Tuesday, September 28, 2010

BLUES DOWN UNDER

adrian kosky

Adrian Kosky is an Australian musician who plays American music rooted in blues with stretches into country and various styles of playing. Four years or so ago he traveled around America getting acquainted with acoustic musicians along the way. The picture above was made in 2006 at Cullowhee NC at a dulcimer workshop. He doesn't play a dulcimer like anybody you see at a fiddlers convention playing dulcimer. He plays it his own way. He goes at it like you would a guitar or banjo, though holding it on his lap. He finds new sounds, new ways of playing it.

A year or less ago he found my blog online in Australia. He wrote and introduced himself. He is a busy man. He has created something of an artist colony for musical and visual arts. It's in south central Australia. We wrote back and forth a bit. I recently found one of his cds called Dirty White Blues and like it. It's playing now. Finally, today it occurred to me to look him up at YouTube and there he was, playing dulcimer, taking it seriously as an instrument, making it sing. I could see him at the Front Porch Gallery in Woodlawn on a Friday night. Scott could work with him musically very well. Australia is a bit of a journey to make for gas money. Hearing so much live music in these mountains I've come to appreciate musicianship more and more as years go by.

This evening I searched "galax banjo" at YouTube and listened to all of the top 10 bluegrass banjo pickers this year. All I could think was I'm glad I'm not in a position to judge them. They all sound equally good to my untrained ear. It seemed like #8 was a perfect match with #1. The one I enjoyed the most was #4. Stevie Barr was #1 and he was awfully good. His performance was flawless. The music flowed with him. All I could figure on why none of the others got first was probably a missed note or loss of the rhythm for a split second. I tried to listen to why Linwood Lunsford got #8 and didn't feel like #2 was really better than him. But I don't know what judges listen for, and I hope all judges are musicians. I listen to music uncritically now.

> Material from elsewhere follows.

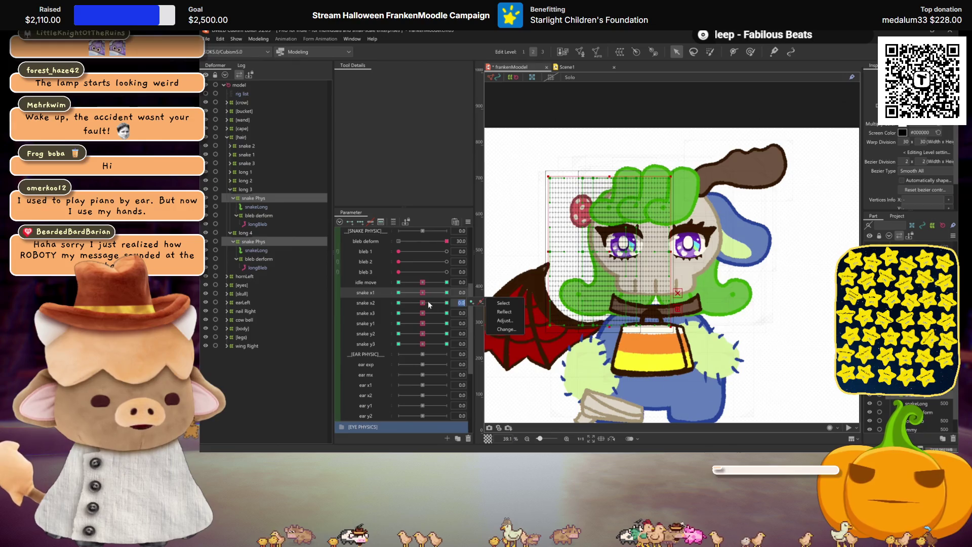
pyautogui.click(427, 301)
pyautogui.click(399, 303)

I listen to musicianship, which is good in everyone in these mountains who dares record. When I say a band is among the best, that's what I mean. In every region there are the better musicians who tend to play with their equals. In these mountains there are so many good musicians it's hard to say good, better, best about them unless it's somebody like Benton Flippen playing a fiddle. It's easy to say the best about him. But every region has its equal to one of the best in our area. We have Richard Bowman, Jacob Bowen, Eddie Bond, Lynn Worth, Thornton Spencer, Kilby Spencer, Wade Petty, Jeff Michael, Henry Mabe among the fiddlers of our region. I can't say one is better than another. Maybe they could, but I can't.

I hear different styles of playing, and that's what I listen to now. Mountain music has improved my ear for all other musics I listen to. I appreciate musicianship more than ever. I live among so many people who are such good musicians it's humbling. I'm of the notion that mountain music is of the spirit of these mountains, of the old ways people lived before electricity. Though the culture may fade away, the music will be carried on for probably a long time to come. As long as the music is alive, the spirit of the mountain way of life continues, and much of it is recorded.

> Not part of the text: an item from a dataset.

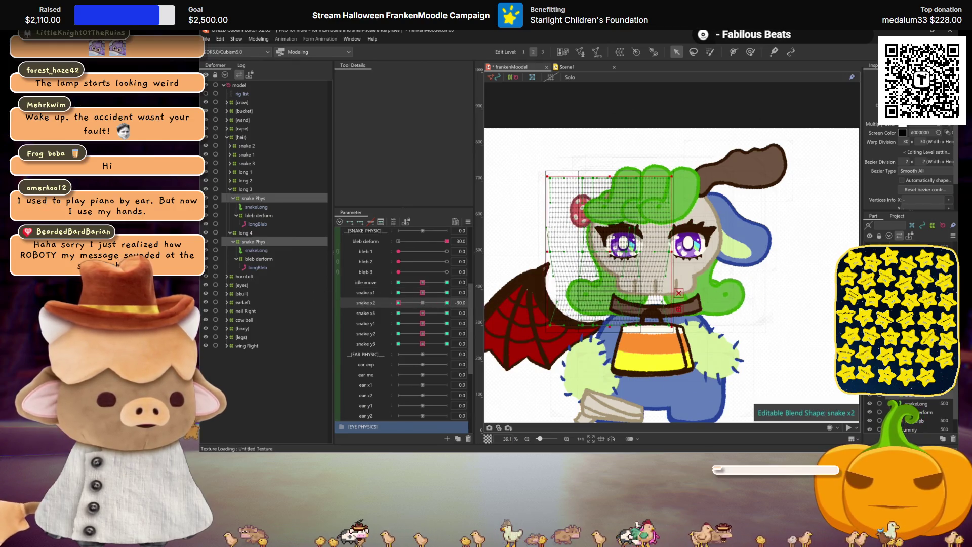
pyautogui.click(424, 302)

I love it when I discover new (to me) music. Josh Willis, whose parents live in Winston-Salem and own the next farm, the Willis Farm in Air Bellows, was passing through here last week on his way from a couple years in Philadelphia where he played open-back banjo and bass with a band called TJ Kong & The Atomic Bomb. You can find them on YouTube. He also made a cd of his own band he calls Jubel Jenkins. It's on YouTube too. fHe left a cd with me of each band. What I hear of what he's doing is interestingly understated. He doesn't put his banjo out front, uses it for melodic rhythm. Josh is a good musician.

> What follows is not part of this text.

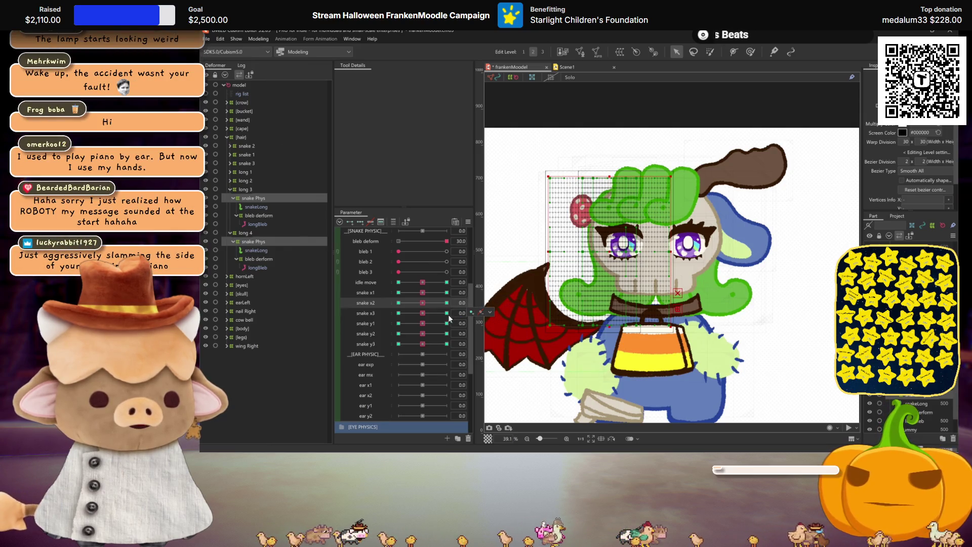
pyautogui.click(399, 313)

He's on his way to New Orleans via Chatanooga to see his brother, Hank, then to below sea level to the city where he spent a couple years before Philadelphia, after Katrina. I think he wants to be a part of the new music scene that starts up in New Orleans after the city was swept away, people shipped to other states, the music world there history. It can never be the same, because the elements that made New Orleans a music capital are not there anymore. Some of the musicians are coming back and new musicians are coming in. I think Josh feels some interesting musical energy generating there. I wish you the best, Josh.